SPDX-License-Identifier: curl
Title: libcurl-thread
Section: 3
Source: libcurl
See-also:
- libcurl-security (3)
---
# NAME
libcurl-thread - libcurl thread safety
# Multi-threading with libcurl
libcurl is thread safe but has no internal thread synchronization. You may have
to provide your own locking should you meet any of the thread safety exceptions
below.
# Handles
You must **never** share the same handle in multiple threads. You can pass the
handles around among threads, but you must never use a single handle from more
than one thread at any given time.
# Shared objects
You can share certain data between multiple handles by using the share
interface but you must provide your own locking and set
curl_share_setopt(3) CURLSHOPT_LOCKFUNC and CURLSHOPT_UNLOCKFUNC.
Note that some items are specifically documented as not thread-safe in the
share API (the connection pool and HSTS cache for example).
# TLS
All current TLS libraries libcurl supports are thread-safe. OpenSSL 1.1.0+ can
be safely used in multi-threaded applications provided that support for the
underlying OS threading API is built-in. For older versions of OpenSSL, the
user must set mutex callbacks.
# Signals
Signals are used for timing out name resolves (during DNS lookup) - when built
without using either the c-ares or threaded resolver backends. On systems that
have a signal concept.
When using multiple threads you should set the CURLOPT_NOSIGNAL(3)
option to 1L for all handles. Everything works fine except that timeouts
cannot be honored during DNS lookups - which you can work around by building
libcurl with c-ares or threaded-resolver support. c-ares is a library that
provides asynchronous name resolves.
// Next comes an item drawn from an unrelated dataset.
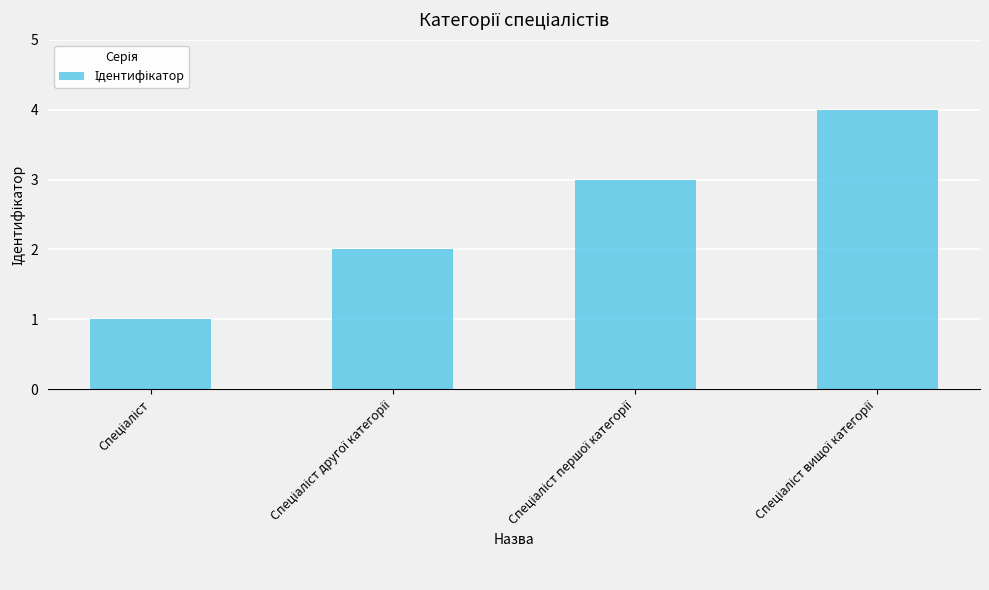

What is the greatest value displayed?

4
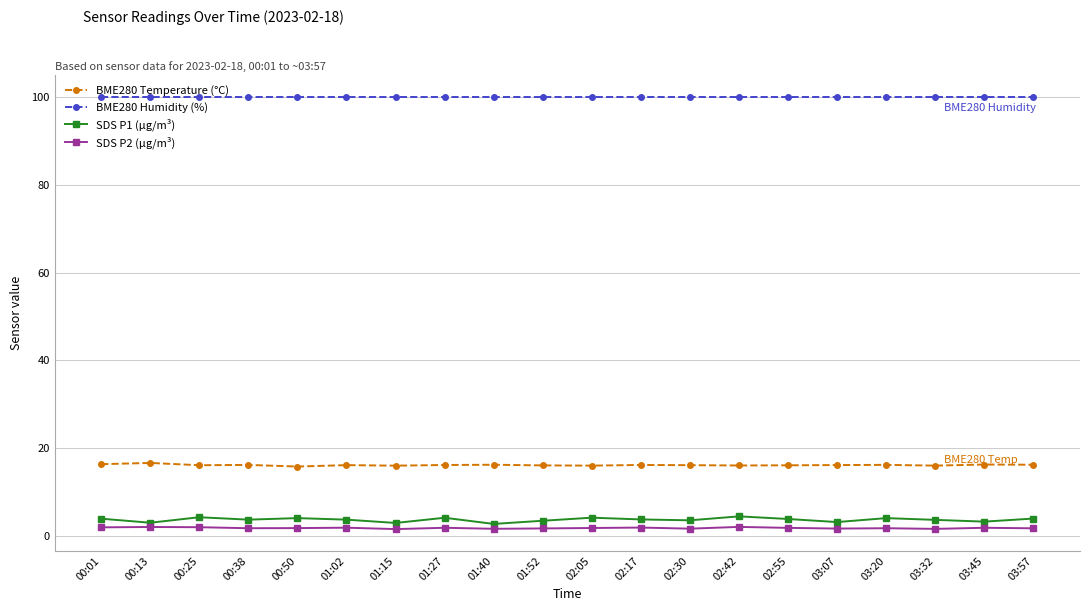

What is the lowest value of the BME280 Humidity (%) series?

100.0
On some platforms, libcurl simply cannot
function properly multi-threaded unless the CURLOPT_NOSIGNAL(3) option
is set.
When CURLOPT_NOSIGNAL(3) is set to 1L, your application needs to deal
with the risk of a SIGPIPE (that at least the OpenSSL backend can
trigger). Note that setting CURLOPT_NOSIGNAL(3) to 0L does not work in a
threaded situation as there is a race condition where libcurl risks restoring
the former signal handler while another thread should still ignore it.
# Name resolving
The **gethostbyname** or **getaddrinfo** and other name resolving system
calls used by libcurl are provided by your operating system and must be thread
safe. It is important that libcurl can find and use thread safe versions of
these and other system calls, as otherwise it cannot function fully thread
safe. Some operating systems are known to have faulty thread
implementations. We have previously received problem reports on *BSD (at least
in the past, they may be working fine these days). Some operating systems that
are known to have solid and working thread support are Linux, Solaris and
Windows.
# curl_global_* functions
These functions are thread-safe since libcurl 7.84.0 if
curl_version_info(3) has the **CURL_VERSION_THREADSAFE** feature bit
set (most platforms).
If these functions are not thread-safe and you are using libcurl with multiple
threads it is especially important that before use you call
curl_global_init(3) or curl_global_init_mem(3) to explicitly
initialize the library and its dependents, rather than rely on the "lazy"
fail-safe initialization that takes place the first time
curl_easy_init(3) is called. For an in-depth explanation refer to
libcurl(3) section **GLOBAL CONSTANTS**.
# Memory functions
These functions, provided either by your operating system or your own
replacements, must be thread safe. You can use curl_global_init_mem(3)
to set your own replacement memory functions.
# Non-safe functions
CURLOPT_DNS_USE_GLOBAL_CACHE(3) is not thread-safe.
curl_version_info(3) is not thread-safe before libcurl initialization.